[Saved data entries]
=== Section Start ===

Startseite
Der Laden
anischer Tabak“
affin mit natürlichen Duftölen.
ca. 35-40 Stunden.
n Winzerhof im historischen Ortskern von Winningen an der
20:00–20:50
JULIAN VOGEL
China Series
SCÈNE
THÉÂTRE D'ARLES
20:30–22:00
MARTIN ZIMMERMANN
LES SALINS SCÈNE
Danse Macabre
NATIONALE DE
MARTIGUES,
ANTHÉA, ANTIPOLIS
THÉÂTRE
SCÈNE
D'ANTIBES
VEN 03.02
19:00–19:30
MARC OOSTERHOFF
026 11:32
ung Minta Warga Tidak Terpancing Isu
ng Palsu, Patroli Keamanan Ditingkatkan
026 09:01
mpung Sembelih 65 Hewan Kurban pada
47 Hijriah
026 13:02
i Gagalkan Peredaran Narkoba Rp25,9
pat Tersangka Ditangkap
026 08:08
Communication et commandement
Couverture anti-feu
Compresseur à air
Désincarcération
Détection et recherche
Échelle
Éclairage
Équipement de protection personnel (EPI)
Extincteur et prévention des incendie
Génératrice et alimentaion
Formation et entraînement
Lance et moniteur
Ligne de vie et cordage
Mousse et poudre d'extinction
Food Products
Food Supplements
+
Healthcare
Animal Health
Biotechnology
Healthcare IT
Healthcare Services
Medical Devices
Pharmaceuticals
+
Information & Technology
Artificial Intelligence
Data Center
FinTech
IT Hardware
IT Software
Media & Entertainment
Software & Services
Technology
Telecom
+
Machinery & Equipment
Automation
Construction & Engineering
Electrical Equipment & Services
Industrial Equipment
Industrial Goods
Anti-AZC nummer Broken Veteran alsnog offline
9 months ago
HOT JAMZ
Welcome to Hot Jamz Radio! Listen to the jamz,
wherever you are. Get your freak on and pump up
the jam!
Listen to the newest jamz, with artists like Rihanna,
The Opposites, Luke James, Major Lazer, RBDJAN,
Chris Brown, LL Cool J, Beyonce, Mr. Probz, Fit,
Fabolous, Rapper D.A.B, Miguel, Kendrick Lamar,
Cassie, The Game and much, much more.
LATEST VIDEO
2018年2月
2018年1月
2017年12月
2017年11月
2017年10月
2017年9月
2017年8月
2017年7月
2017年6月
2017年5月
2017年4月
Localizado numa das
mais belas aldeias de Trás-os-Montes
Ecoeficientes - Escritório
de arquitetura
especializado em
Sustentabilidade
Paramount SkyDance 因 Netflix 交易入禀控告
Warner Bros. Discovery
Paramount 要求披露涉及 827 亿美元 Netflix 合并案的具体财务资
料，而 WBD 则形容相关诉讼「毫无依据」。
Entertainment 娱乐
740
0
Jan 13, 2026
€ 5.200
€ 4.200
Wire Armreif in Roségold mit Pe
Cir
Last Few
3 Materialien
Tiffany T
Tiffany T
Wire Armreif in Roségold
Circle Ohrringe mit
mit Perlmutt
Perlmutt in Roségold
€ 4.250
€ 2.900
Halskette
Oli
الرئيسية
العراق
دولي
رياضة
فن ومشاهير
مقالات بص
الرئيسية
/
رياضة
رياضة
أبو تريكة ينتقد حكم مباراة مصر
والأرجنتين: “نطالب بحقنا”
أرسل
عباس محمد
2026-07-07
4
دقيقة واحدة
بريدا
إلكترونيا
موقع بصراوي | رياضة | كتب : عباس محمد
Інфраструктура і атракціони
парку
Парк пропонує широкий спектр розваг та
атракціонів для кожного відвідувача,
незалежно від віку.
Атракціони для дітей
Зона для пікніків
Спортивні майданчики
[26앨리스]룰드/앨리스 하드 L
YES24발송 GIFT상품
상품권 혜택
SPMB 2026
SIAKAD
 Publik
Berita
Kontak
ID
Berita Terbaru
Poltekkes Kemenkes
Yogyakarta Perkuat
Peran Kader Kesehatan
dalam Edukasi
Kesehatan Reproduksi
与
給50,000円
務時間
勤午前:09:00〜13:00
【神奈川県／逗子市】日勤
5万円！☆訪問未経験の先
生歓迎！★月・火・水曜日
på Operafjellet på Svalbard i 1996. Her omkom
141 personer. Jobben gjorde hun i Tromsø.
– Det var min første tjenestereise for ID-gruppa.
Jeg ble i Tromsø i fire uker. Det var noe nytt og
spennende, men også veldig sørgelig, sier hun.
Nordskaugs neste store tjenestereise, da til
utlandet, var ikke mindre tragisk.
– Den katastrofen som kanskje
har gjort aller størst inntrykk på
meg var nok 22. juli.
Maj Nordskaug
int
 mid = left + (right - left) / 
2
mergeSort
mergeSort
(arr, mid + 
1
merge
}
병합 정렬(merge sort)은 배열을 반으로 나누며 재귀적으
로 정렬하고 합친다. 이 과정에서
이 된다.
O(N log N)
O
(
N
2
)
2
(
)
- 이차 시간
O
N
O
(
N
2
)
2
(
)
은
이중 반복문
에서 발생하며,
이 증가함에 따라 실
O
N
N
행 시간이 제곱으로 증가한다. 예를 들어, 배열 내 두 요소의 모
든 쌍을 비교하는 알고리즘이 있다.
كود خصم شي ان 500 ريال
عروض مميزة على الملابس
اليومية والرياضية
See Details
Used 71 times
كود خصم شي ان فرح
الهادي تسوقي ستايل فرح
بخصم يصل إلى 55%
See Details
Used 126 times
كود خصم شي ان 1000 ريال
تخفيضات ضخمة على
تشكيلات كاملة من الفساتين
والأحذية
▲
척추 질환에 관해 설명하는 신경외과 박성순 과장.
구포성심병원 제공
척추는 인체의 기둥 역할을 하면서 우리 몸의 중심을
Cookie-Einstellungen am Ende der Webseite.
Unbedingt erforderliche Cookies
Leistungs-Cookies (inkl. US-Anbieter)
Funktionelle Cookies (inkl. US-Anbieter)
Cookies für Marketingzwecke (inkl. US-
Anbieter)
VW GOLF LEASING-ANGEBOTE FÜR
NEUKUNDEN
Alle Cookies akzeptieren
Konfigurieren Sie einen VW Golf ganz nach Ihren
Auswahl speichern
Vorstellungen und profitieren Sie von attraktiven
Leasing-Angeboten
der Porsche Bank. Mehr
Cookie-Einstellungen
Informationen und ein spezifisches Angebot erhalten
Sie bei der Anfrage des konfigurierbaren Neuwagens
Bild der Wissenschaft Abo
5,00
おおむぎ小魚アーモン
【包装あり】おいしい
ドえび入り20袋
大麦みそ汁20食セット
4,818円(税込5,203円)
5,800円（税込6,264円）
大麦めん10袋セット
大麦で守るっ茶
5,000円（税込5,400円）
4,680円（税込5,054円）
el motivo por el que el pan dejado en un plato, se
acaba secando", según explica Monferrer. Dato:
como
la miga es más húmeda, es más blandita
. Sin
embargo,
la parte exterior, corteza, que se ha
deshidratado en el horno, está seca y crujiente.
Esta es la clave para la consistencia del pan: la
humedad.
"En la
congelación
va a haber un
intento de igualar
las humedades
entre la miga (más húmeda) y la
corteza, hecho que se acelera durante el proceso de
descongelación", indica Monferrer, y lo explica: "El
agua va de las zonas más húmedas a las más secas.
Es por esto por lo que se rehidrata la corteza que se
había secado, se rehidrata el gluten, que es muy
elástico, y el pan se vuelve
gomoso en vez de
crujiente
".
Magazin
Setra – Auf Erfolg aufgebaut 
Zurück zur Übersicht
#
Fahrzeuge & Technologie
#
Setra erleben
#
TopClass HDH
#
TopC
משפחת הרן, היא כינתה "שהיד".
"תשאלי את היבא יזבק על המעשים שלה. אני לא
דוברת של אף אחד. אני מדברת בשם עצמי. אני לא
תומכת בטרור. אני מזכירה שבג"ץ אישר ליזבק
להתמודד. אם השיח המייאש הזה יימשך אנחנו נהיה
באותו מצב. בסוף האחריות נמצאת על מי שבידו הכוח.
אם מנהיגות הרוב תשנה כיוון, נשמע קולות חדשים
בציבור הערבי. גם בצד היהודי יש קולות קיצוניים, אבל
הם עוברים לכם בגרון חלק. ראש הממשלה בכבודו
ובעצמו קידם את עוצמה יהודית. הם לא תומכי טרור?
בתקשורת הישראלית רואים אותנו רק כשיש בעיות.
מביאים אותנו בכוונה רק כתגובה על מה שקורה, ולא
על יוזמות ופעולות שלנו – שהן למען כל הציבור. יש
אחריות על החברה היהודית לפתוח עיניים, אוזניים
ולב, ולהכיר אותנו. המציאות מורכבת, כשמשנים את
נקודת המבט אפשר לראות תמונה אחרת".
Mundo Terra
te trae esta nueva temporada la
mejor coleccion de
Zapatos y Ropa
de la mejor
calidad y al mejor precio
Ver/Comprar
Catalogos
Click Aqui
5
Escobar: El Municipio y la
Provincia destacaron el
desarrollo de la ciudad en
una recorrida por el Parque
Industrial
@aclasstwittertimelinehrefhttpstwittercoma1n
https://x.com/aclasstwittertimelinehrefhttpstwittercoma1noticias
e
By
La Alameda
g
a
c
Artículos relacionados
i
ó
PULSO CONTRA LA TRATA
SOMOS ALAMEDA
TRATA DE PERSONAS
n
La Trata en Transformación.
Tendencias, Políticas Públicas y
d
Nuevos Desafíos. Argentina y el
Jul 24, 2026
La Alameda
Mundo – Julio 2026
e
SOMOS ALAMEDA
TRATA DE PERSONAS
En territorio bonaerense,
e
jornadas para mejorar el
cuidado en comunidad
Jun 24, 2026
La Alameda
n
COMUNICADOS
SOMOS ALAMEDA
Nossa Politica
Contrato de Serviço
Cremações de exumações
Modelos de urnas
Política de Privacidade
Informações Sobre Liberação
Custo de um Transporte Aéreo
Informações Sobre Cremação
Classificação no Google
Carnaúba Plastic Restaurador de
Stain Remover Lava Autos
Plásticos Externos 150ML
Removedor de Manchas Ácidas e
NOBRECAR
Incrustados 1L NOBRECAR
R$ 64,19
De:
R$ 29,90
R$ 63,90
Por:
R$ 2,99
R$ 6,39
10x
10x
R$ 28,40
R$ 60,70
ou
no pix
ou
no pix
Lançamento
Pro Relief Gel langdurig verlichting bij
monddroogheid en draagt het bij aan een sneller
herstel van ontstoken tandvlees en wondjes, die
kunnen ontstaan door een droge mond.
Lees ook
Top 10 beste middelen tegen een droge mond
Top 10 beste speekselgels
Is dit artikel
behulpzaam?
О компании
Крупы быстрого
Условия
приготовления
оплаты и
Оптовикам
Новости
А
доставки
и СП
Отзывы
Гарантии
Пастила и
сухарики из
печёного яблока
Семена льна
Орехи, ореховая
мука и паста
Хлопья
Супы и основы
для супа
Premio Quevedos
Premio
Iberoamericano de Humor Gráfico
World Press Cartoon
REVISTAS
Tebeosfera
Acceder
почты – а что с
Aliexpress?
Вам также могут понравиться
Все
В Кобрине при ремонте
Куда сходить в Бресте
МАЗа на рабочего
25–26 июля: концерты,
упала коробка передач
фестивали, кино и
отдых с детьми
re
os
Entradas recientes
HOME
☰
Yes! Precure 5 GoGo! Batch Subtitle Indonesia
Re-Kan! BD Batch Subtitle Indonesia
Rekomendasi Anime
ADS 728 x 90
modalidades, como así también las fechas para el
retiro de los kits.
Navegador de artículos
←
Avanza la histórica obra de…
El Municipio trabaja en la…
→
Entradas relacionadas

=== Section End ===

Exercise directions: Check each line of these records for the string "corteza" and state only how many lines have it.

Written solution: 3